Exercise instructions | Which lines of the data hold the word "optical"? Copy all of them.

Materials provided |
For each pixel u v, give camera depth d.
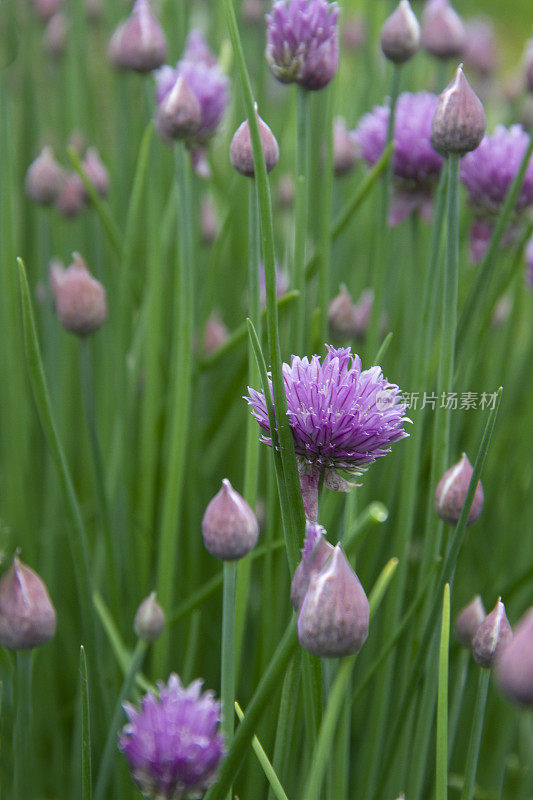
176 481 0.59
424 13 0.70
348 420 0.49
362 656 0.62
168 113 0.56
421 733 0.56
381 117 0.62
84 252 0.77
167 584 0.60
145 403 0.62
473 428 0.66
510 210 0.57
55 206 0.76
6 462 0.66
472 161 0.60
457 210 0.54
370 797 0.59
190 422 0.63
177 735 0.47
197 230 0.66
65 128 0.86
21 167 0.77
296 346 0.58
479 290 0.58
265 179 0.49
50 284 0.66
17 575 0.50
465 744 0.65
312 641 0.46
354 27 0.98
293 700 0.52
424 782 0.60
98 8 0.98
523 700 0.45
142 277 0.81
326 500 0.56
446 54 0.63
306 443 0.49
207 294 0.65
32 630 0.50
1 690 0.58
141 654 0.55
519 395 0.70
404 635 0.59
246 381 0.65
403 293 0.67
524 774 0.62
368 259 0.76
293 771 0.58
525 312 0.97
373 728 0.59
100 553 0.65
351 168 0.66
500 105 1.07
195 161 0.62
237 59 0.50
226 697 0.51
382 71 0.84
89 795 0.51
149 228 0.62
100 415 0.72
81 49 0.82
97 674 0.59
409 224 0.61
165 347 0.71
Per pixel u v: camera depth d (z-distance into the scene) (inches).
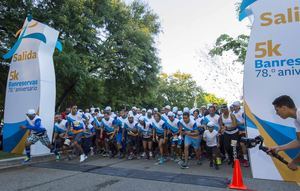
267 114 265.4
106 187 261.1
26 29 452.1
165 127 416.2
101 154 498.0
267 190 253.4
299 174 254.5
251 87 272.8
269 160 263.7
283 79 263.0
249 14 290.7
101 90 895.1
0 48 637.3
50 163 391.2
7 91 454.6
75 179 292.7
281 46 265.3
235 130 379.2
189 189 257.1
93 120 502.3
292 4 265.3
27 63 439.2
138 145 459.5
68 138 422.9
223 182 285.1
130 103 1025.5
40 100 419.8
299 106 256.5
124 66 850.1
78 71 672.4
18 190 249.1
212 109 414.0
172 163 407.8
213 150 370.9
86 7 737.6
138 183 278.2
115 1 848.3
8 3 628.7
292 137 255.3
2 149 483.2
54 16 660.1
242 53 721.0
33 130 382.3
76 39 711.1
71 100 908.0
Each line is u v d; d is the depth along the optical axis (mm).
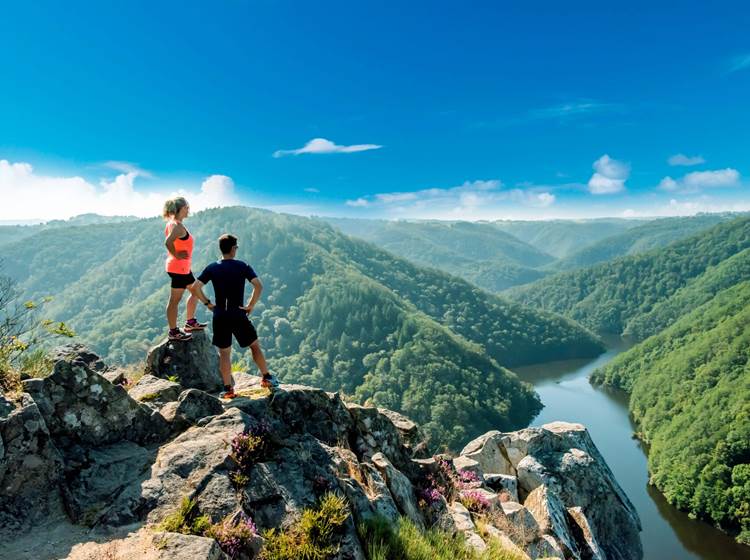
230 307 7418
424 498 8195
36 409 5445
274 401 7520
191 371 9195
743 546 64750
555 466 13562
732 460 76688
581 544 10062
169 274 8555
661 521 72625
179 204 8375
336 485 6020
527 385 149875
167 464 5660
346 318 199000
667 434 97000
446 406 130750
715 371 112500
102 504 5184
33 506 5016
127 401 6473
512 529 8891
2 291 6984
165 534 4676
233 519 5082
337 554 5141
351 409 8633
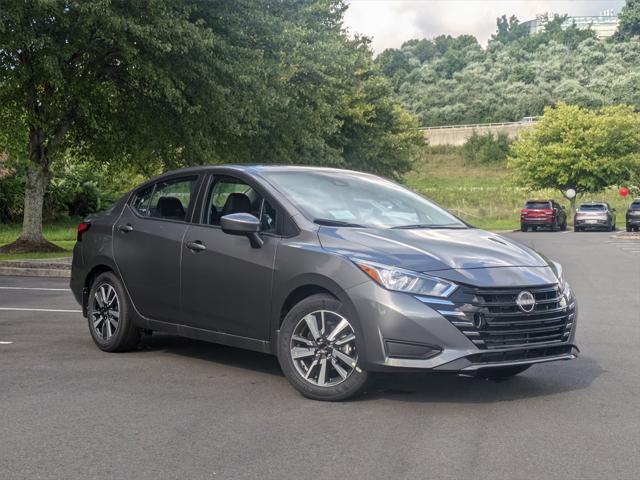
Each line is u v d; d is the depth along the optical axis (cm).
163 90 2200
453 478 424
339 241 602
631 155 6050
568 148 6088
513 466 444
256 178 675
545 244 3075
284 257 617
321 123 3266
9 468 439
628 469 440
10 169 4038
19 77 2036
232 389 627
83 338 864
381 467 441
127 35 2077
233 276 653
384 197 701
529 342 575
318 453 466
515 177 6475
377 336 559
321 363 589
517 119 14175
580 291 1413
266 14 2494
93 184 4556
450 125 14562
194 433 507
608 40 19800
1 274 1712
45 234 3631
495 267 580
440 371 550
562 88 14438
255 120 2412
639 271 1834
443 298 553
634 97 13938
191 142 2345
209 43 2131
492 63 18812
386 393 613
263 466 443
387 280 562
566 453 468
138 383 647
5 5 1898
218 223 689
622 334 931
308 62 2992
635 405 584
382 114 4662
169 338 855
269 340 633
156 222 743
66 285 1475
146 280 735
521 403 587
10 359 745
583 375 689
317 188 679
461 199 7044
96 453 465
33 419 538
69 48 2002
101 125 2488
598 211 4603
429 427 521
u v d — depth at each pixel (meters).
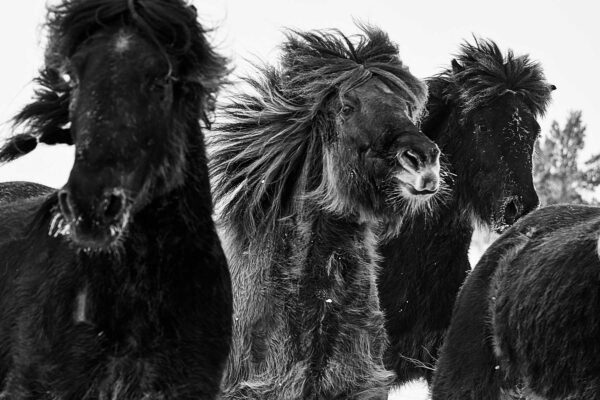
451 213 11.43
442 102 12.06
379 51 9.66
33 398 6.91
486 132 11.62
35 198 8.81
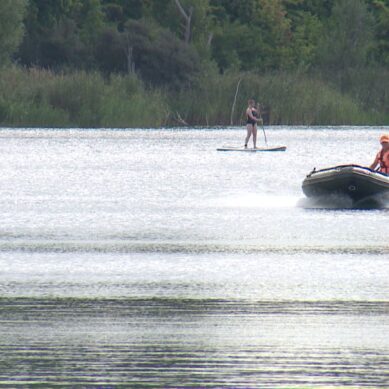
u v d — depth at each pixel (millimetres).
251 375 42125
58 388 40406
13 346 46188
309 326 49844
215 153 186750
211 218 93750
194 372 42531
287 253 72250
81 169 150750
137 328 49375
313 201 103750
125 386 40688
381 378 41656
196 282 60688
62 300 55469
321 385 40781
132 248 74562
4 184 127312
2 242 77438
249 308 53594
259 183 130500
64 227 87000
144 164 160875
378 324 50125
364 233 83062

Your solution |
Each line is u v d; d is the depth along the optical axis (mm).
Each line is u v d; d is the depth along the optical axis (cm).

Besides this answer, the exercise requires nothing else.